DIRECTIONS FOR THIS TASK: Retype exactly every line from the one that includes "Brand assets" through the final line of the listing, both ends kept, and omit the pictures.

(ENTRIES PROVIDED Opens)

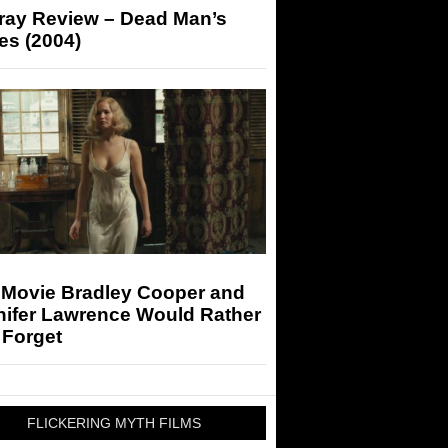
-ray Review – Dead Man’s
es (2004)
 Movie Bradley Cooper and
nifer Lawrence Would Rather
 Forget
FLICKERING MYTH FILMS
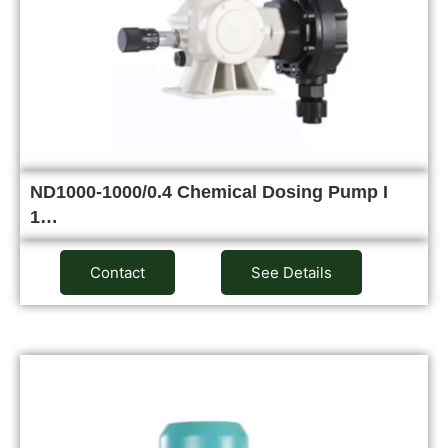
ND1000-1000/0.4 Chemical Dosing Pump I
1…
Contact
See Details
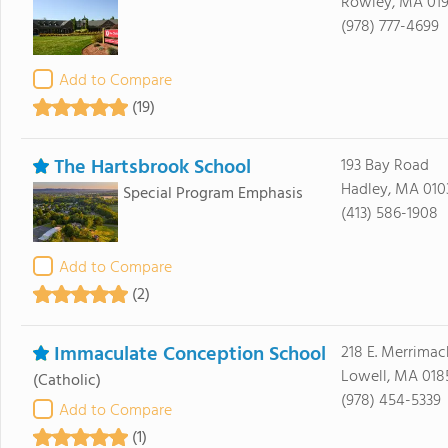
Rowley, MA 01
(978) 777-4699
Add to Compare
(19)
The Hartsbrook School
193 Bay Road
Hadley, MA 010
Special Program Emphasis
(413) 586-1908
Add to Compare
(2)
Immaculate Conception School
218 E. Merrimack
Lowell, MA 018
(Catholic)
(978) 454-5339
Add to Compare
(1)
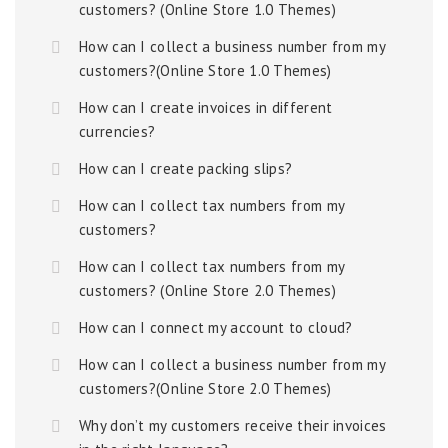
customers? (Online Store 1.0 Themes)
How can I collect a business number from my
customers?(Online Store 1.0 Themes)
How can I create invoices in different
currencies?
How can I create packing slips?
How can I collect tax numbers from my
customers?
How can I collect tax numbers from my
customers? (Online Store 2.0 Themes)
How can I connect my account to cloud?
How can I collect a business number from my
customers?(Online Store 2.0 Themes)
Why don’t my customers receive their invoices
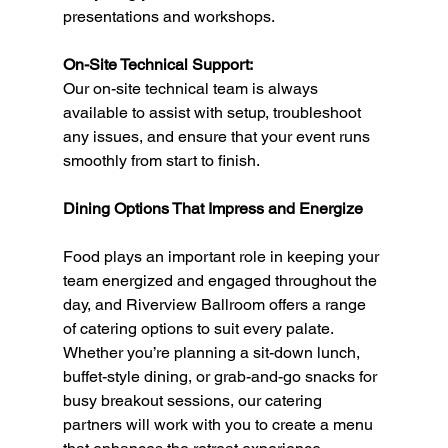
presentations and workshops.
On-Site Technical Support:
Our on-site technical team is always 
available to assist with setup, troubleshoot 
any issues, and ensure that your event runs 
smoothly from start to finish.
Dining Options That Impress and Energize
Food plays an important role in keeping your 
team energized and engaged throughout the 
day, and Riverview Ballroom offers a range 
of catering options to suit every palate. 
Whether you’re planning a sit-down lunch, 
buffet-style dining, or grab-and-go snacks for 
busy breakout sessions, our catering 
partners will work with you to create a menu 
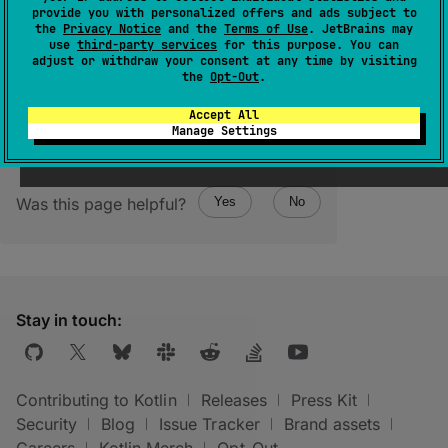
(
source
)
provide you with personalized offers and ads subject to
the
Privacy Notice
and the
Terms of Use
. JetBrains may
use
third-party services
for this purpose. You can
Returns an empty persistent list.
adjust or withdraw your consent at any time by visiting
the
Opt-Out
.
Accept All
Manage Settings
Was this page helpful?
Yes
No
Stay in touch:
Contributing to Kotlin
Releases
Press Kit
Security
Blog
Issue Tracker
Brand assets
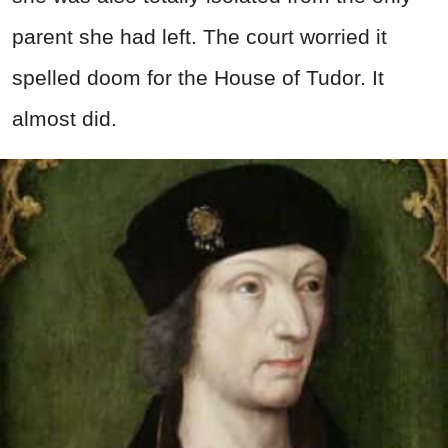
parent she had left. The court worried it
spelled doom for the House of Tudor. It
almost did.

(ENTRIES PROVIDED Closes)

RESULT OF THE TASK:
Brand assets
parent she had left. The court worried it
spelled doom for the House of Tudor. It
almost did.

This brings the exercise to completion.